(WORK ORDER)
Please copy exactly the part of the records below that opens with the line containing "Where appropriate, the school" and closes with the line containing "Master-8 is an eight", leaving out any pictures.

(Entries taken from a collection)
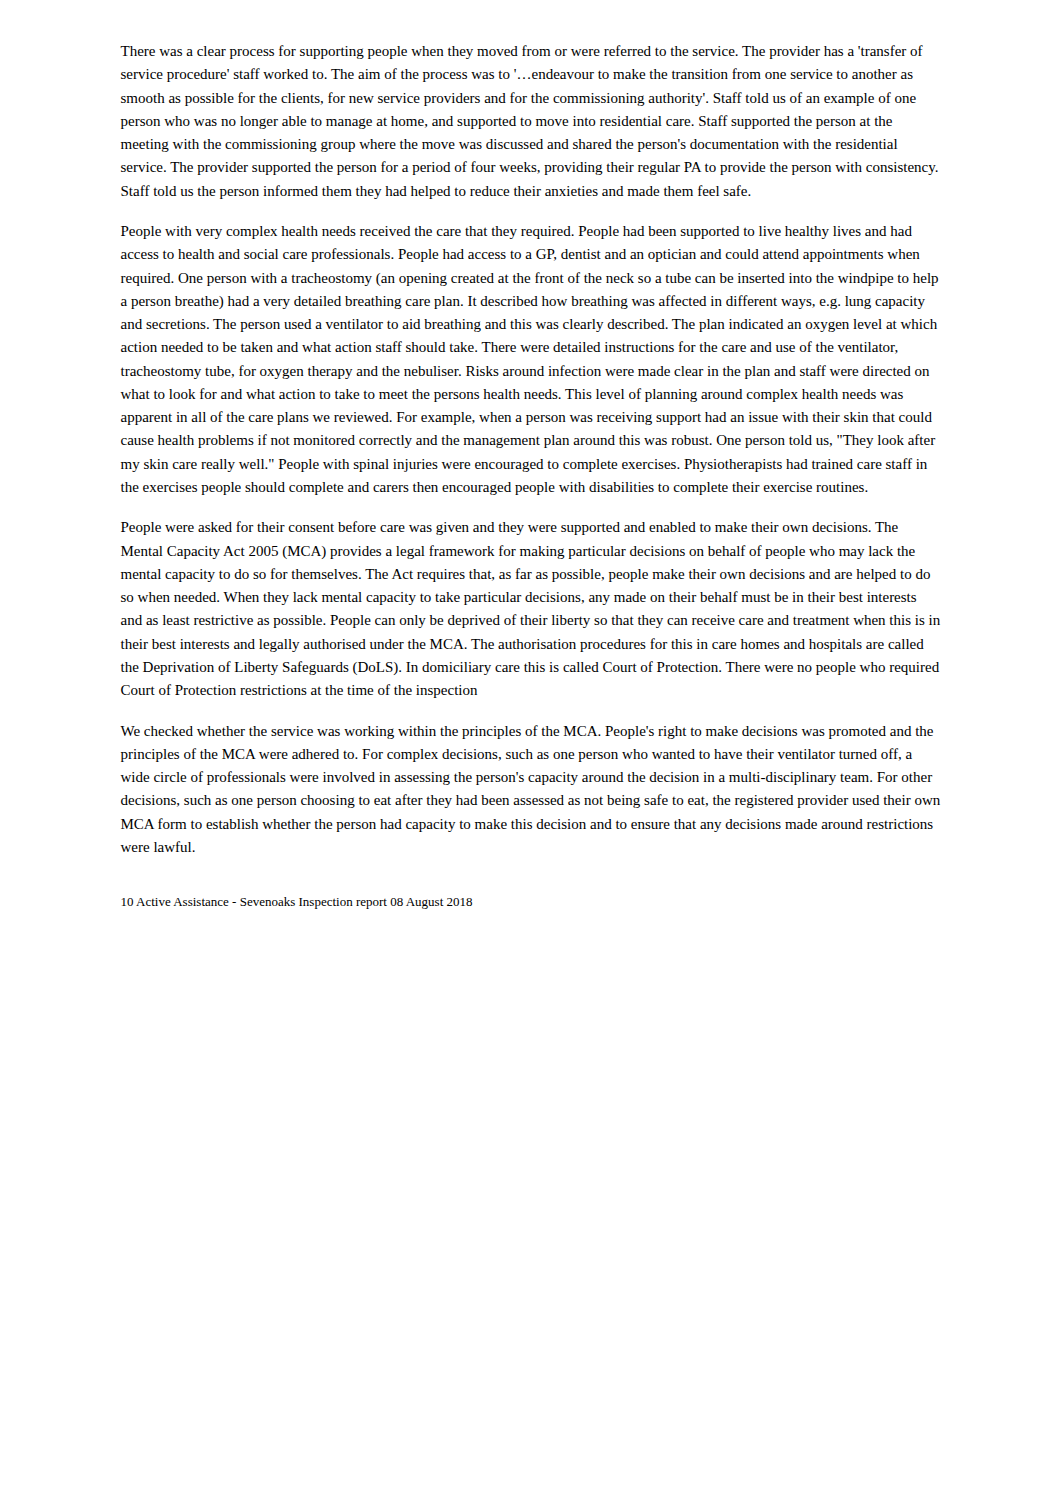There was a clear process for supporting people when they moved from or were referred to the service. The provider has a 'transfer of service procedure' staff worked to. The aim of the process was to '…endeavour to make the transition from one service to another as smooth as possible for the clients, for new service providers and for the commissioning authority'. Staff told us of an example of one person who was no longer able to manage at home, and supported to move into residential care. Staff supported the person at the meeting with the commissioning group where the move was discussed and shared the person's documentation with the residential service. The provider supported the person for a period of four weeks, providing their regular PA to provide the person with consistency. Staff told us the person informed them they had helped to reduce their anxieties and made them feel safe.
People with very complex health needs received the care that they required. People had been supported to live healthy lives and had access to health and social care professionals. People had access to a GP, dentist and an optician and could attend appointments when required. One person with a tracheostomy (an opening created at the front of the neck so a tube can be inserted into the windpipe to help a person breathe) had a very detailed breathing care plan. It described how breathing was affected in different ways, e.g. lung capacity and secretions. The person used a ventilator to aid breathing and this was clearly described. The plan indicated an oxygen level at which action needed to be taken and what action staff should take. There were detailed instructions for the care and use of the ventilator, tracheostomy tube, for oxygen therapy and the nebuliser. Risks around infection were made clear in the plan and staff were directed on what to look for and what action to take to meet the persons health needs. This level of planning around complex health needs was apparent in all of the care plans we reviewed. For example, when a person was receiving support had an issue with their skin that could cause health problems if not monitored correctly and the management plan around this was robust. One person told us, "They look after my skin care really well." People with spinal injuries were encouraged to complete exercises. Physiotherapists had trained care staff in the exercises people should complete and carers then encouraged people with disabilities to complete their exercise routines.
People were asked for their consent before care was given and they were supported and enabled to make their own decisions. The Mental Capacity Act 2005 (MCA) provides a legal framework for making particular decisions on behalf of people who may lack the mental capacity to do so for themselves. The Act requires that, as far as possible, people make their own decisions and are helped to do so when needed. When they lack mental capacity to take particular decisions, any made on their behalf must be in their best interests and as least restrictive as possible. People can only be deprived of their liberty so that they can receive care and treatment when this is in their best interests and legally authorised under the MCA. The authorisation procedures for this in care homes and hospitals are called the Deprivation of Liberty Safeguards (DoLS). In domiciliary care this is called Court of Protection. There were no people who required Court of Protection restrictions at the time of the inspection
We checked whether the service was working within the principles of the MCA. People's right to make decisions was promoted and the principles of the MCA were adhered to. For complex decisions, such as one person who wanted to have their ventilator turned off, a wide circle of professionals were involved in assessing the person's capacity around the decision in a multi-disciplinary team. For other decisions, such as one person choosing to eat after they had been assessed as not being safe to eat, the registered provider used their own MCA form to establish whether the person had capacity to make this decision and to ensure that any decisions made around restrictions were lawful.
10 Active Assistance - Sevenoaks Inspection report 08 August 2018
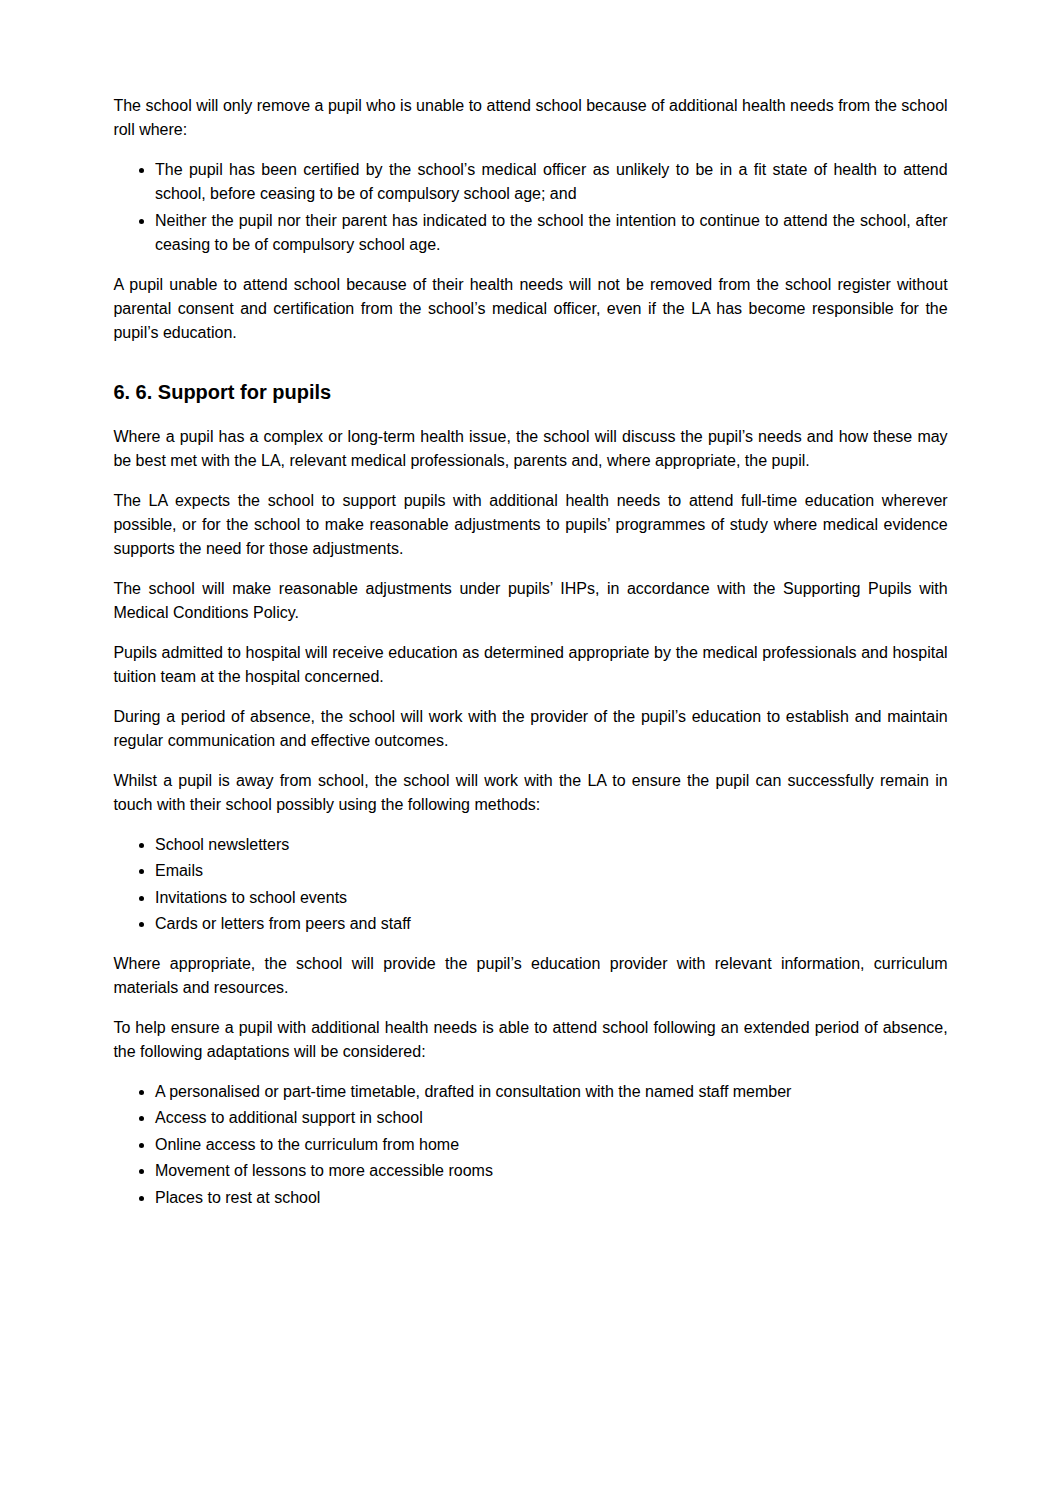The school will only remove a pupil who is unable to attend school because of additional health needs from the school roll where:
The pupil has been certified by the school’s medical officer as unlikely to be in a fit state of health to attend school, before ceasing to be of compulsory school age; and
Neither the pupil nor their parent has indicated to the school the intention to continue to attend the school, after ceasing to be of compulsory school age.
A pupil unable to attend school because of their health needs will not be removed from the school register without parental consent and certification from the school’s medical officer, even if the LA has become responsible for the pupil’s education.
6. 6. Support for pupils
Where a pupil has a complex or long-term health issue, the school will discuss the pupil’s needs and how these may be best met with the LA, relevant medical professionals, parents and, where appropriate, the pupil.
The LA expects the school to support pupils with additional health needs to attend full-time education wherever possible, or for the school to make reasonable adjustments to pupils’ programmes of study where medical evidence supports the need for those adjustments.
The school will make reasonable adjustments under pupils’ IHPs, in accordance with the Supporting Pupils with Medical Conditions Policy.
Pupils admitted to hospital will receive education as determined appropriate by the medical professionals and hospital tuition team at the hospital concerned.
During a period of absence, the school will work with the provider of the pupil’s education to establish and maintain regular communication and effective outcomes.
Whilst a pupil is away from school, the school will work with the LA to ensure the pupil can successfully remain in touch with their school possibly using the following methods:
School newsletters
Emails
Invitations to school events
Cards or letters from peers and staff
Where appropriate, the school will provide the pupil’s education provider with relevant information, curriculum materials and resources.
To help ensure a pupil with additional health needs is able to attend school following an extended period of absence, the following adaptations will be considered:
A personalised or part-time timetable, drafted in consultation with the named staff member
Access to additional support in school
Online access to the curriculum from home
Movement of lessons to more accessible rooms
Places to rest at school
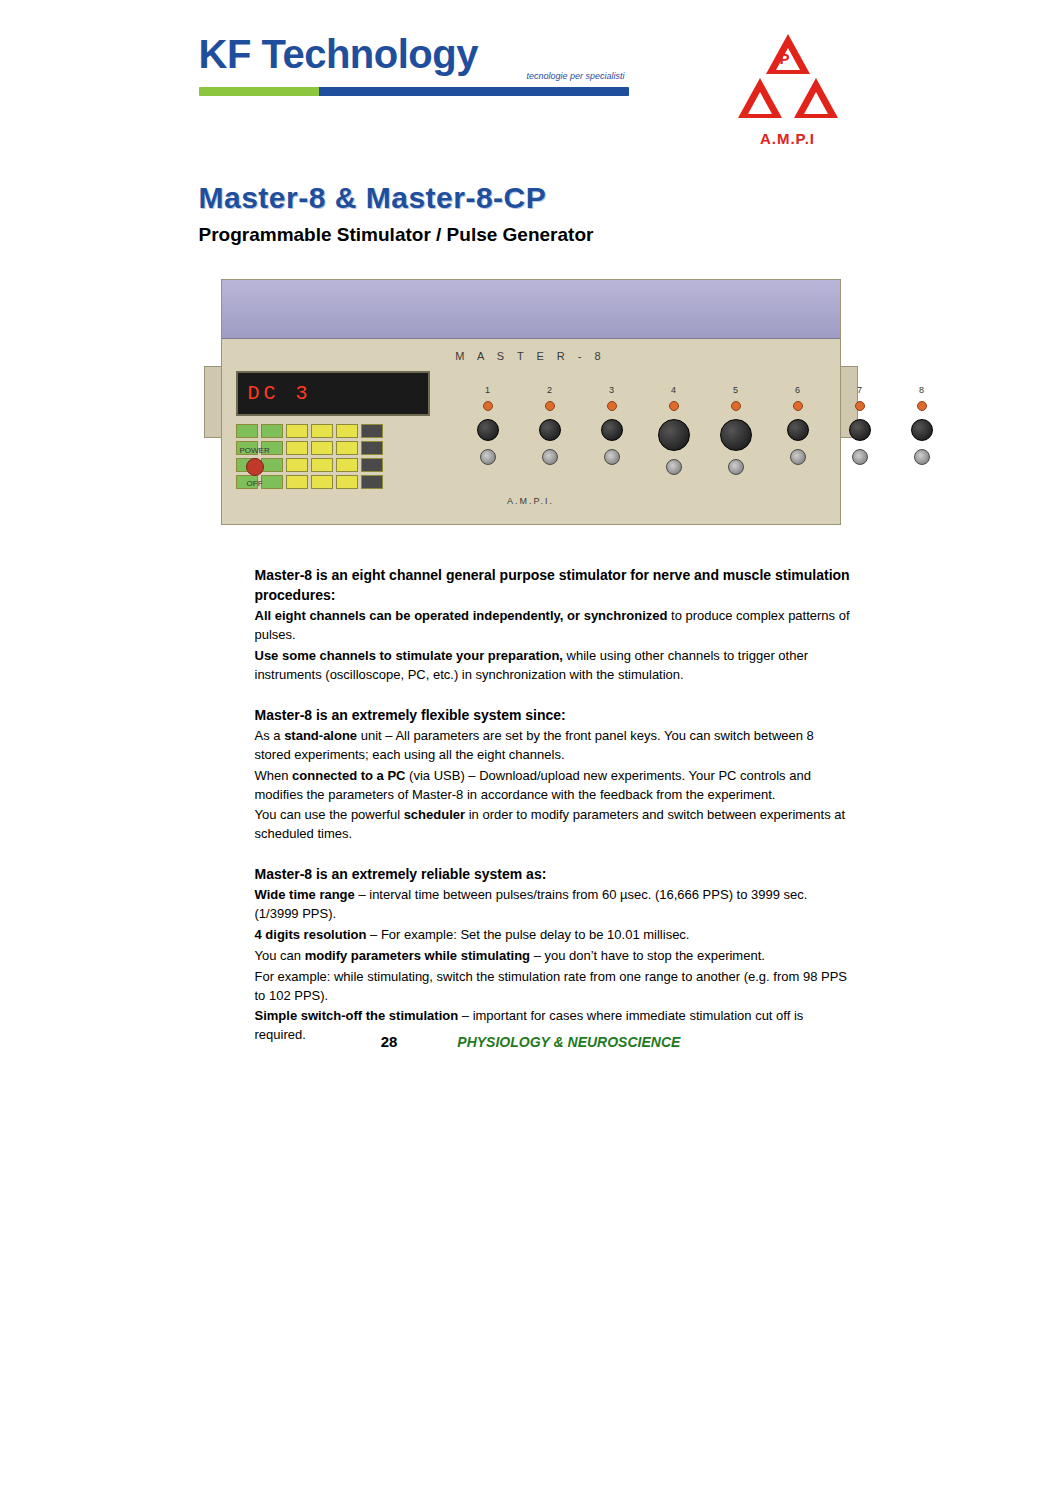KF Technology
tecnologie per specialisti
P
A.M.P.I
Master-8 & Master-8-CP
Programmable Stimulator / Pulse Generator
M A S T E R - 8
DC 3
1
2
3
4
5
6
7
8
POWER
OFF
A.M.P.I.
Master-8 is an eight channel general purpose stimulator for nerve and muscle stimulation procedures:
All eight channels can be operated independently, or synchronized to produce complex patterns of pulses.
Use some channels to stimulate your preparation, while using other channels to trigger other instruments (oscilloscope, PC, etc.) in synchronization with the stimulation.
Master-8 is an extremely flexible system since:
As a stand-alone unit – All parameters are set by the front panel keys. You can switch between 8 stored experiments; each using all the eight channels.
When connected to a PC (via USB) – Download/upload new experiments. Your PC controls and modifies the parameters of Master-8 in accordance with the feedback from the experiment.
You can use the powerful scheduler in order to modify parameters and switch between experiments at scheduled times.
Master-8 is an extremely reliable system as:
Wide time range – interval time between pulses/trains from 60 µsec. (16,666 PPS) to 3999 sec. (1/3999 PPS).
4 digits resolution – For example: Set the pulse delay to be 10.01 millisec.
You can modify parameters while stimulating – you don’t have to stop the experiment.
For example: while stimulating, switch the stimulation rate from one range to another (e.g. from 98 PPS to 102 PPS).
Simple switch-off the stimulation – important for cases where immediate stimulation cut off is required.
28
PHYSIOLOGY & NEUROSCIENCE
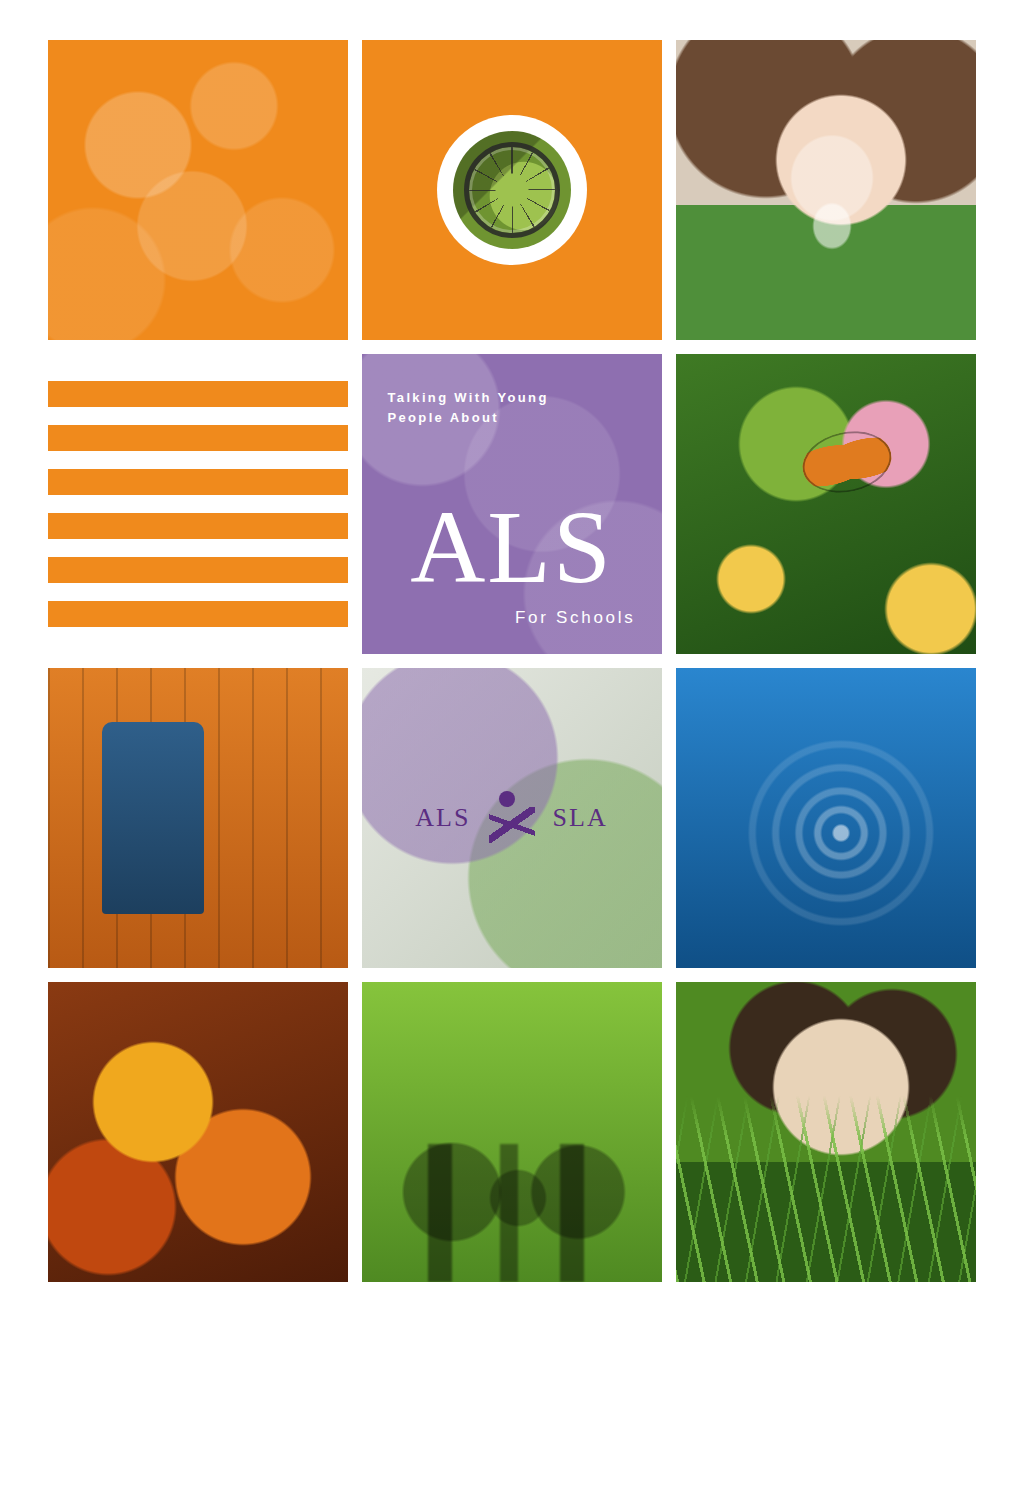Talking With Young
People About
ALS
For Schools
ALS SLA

(ANSWER FOR THE TASK)
Where appropriate, the school will provide the pupil’s education provider with relevant information, curriculum materials and resources.
To help ensure a pupil with additional health needs is able to attend school following an extended period of absence, the following adaptations will be considered:
A personalised or part-time timetable, drafted in consultation with the named staff member
Access to additional support in school
Online access to the curriculum from home
Movement of lessons to more accessible rooms
Places to rest at school
KF Technology
tecnologie per specialisti
P
A.M.P.I
Master-8 & Master-8-CP
Programmable Stimulator / Pulse Generator
M A S T E R - 8
DC 3
1
2
3
4
5
6
7
8
POWER
OFF
A.M.P.I.
Master-8 is an eight channel general purpose stimulator for nerve and muscle stimulation procedures:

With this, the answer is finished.